Description
Ophelia's story in a way you've never heard it before, and seven more ways as well.
Ophelia is trapped, stuck inside the machinery that has created her consciousness, fighting to be heard. Hamlet, overwhelmed by the ceaseless flood of media, mindlessly watches TV, consuming a mish-mash of beauty and horror; a daily soup of innocence and violence. The two of them hopelessly confined, and separated by the Atlantic Ocean. A polemic response to Heiner Mueller's Hamletmachine, Opheliamachine is a postmodern tale of love, sex and politics in a fragmented world of confused emotions and global, virtual sexuality. Since its premiere in 2013, Magda Romanska's celebrated experimental play has been performed and studied around the world, with each culture and language feeding into and responding to Opheliamachine's collage of modern existence. This edited collection brings together eight different translations of the play, offering English, German, French, Italian, Spanish, Japanese, Korean, Romanian and Polish language interpretations of Romanska's original text. Along with two introductory essays, these different versions of Opheliamachine provide academics, artists and teachers the opportunity to study a fascinating intersection of Shakespeare, translation, adaptation, feminism and avant-garde theatre.About the Author
Magda Romanska is a playwright, dramaturg, and theatre scholar.

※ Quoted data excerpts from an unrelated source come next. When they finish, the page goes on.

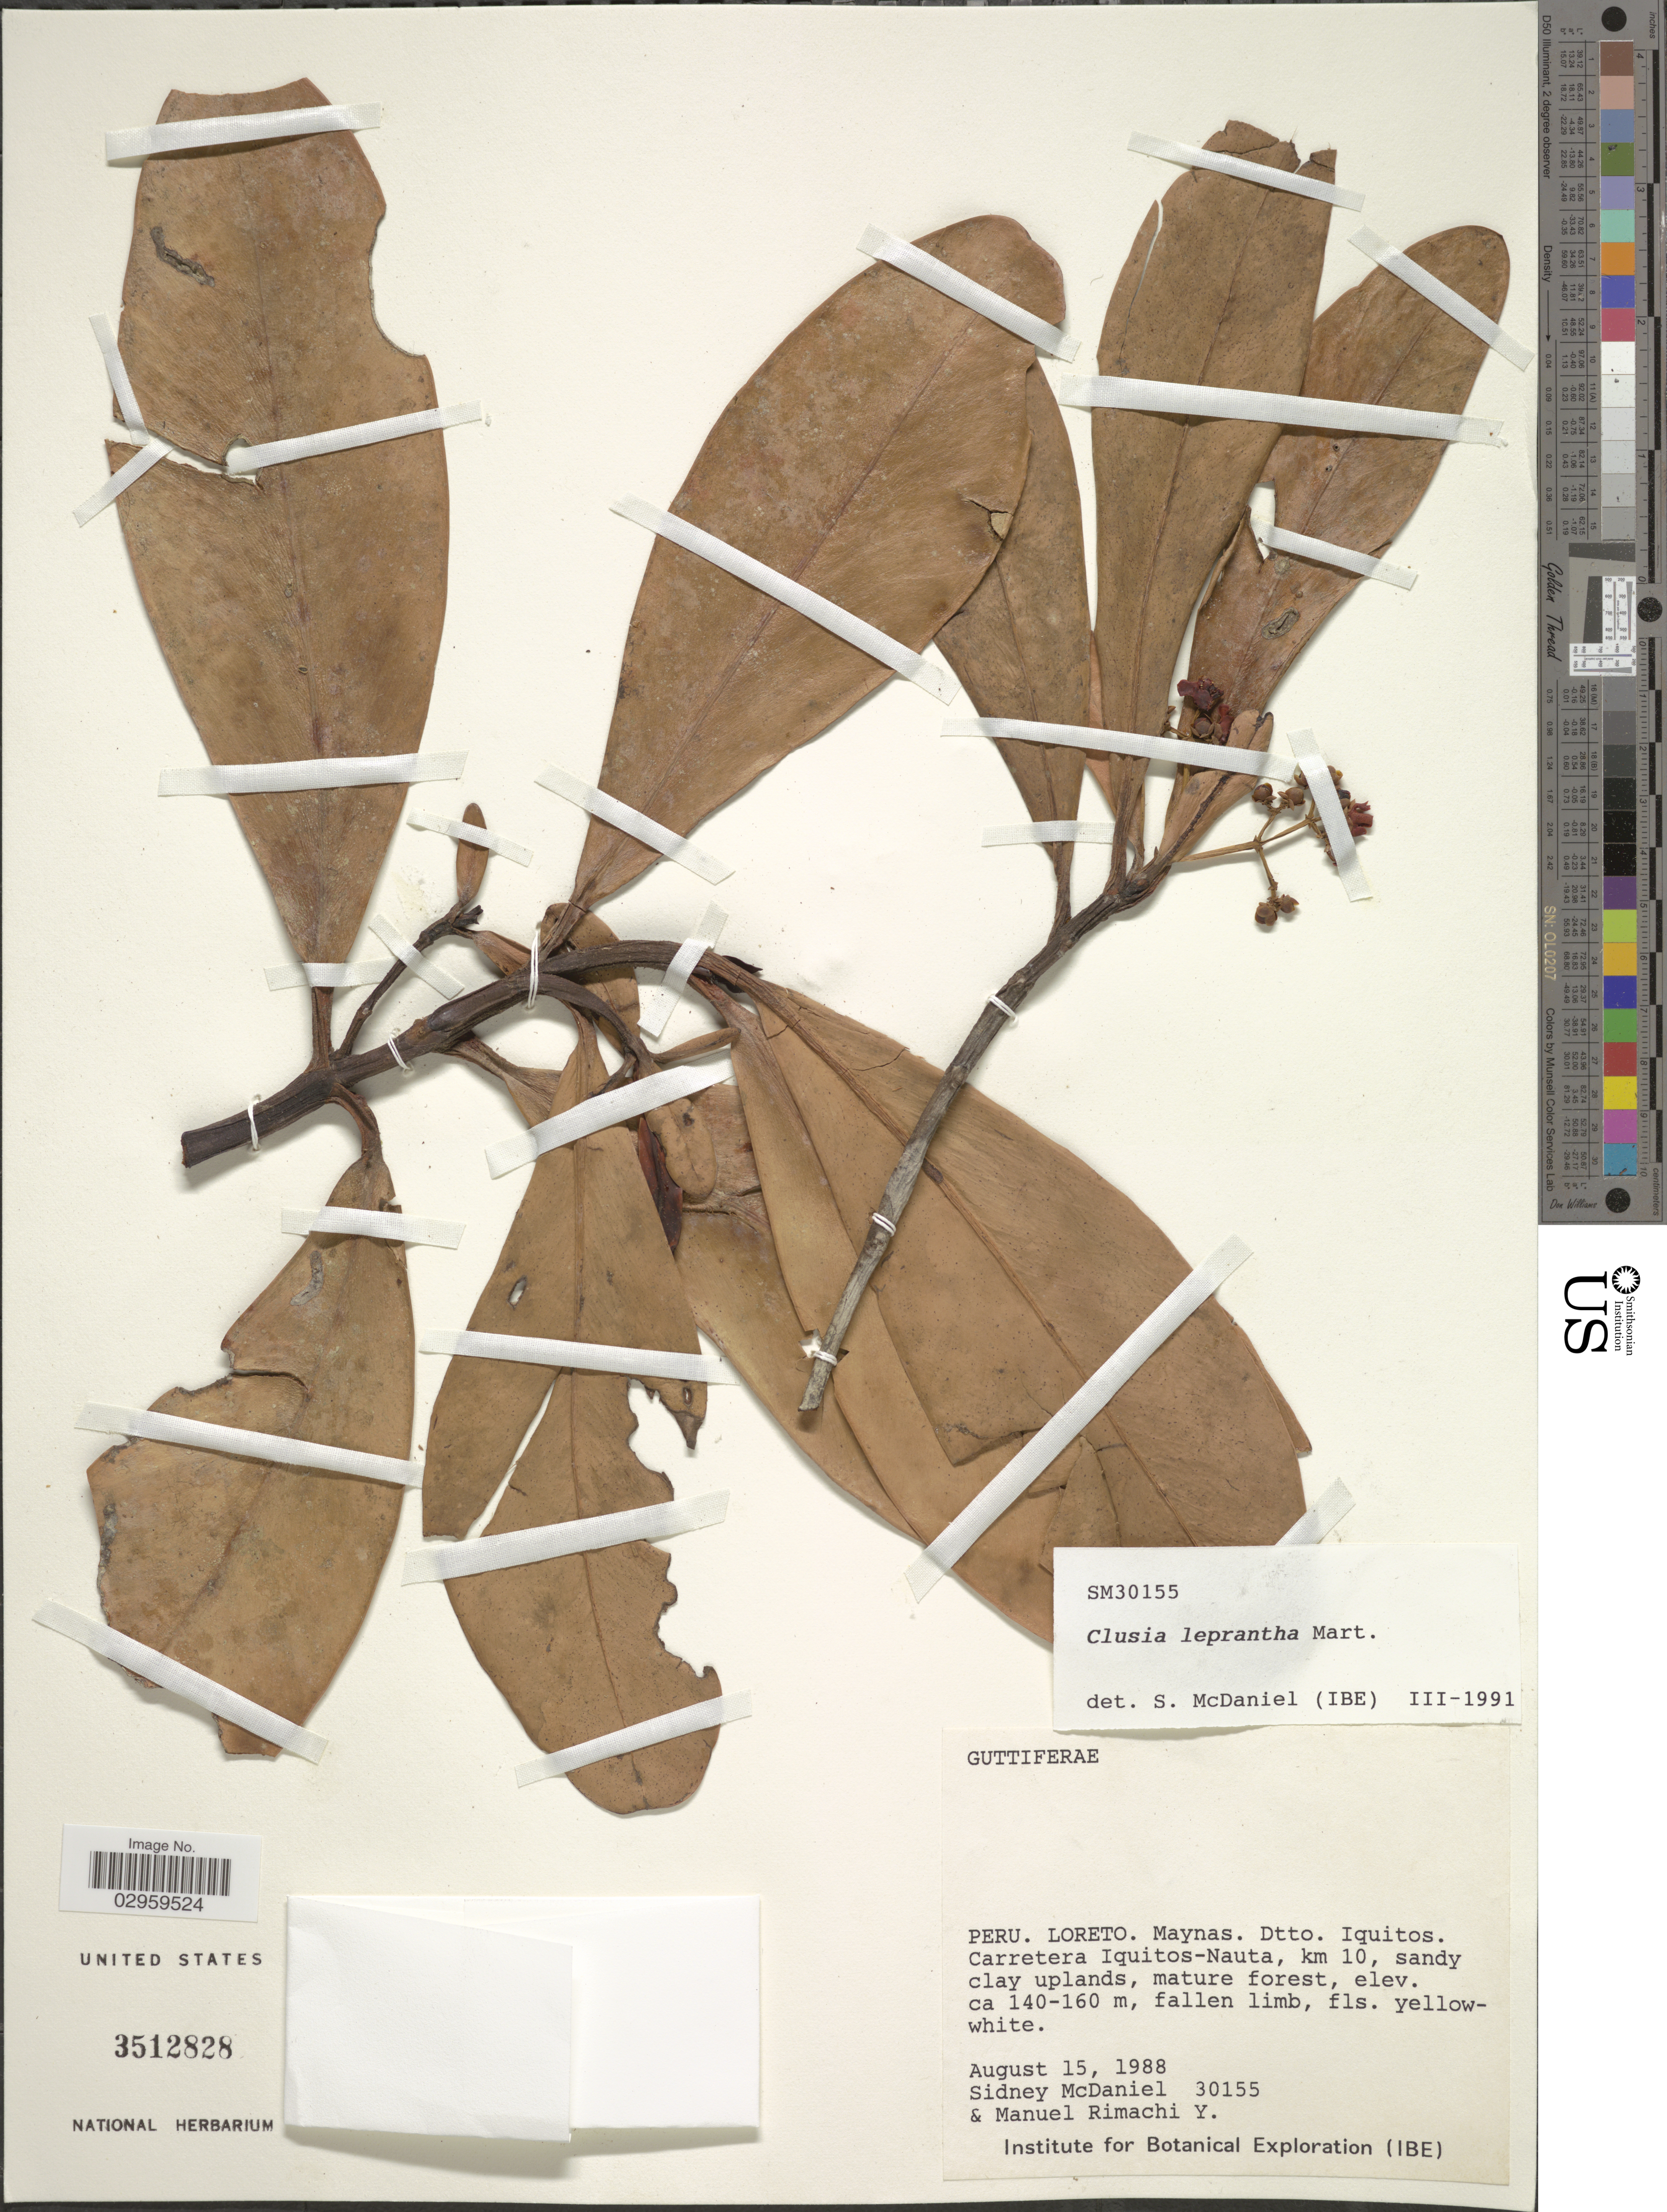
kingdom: Plantae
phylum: Tracheophyta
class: Magnoliopsida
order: Malpighiales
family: Clusiaceae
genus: Clusia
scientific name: Clusia leprantha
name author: Mart.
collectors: S. McDaniel & M. Rimachi Y.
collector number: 30155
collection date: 1988-08-15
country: Peru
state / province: Loreto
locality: Maynas. Dtto. Iquitos. Carretera Iquitos-Nauta, km 10.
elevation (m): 140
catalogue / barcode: US 3512828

She is a professor of theatre at Emerson College, in Boston, MA and principal researcher at metaLAB (at) Harvard. As a playwright, she is a recipient of the MacDowell Fellowship, the Mass Council Artist Fellowship for Dramatic Writing, the Apothetae and Lark Theatre Playwriting Fellowship from the Time Warner Foundation, and PAHA Creative Arts Prize. Her play, The Life and Times of Stephen Hawking was developed at the Lark Theatre and presented at the Roundabout Theatre Reverb Festival, and at Queens Theatre in Brooklyn, NY. Life Is Elsewhere received a production at the Speakeasy Theatre Company in Boston. Her popular writing appeared in Big Think, The Reed Magazine, The LA Review of Books, The Boston Globe, The Conversation, Salon, PBS, and The Cosmopolitan Review. She has taught at Harvard University, Yale School of Drama, and Cornell University. She's a graduate of Stanford, and of Cornell's doctoral program.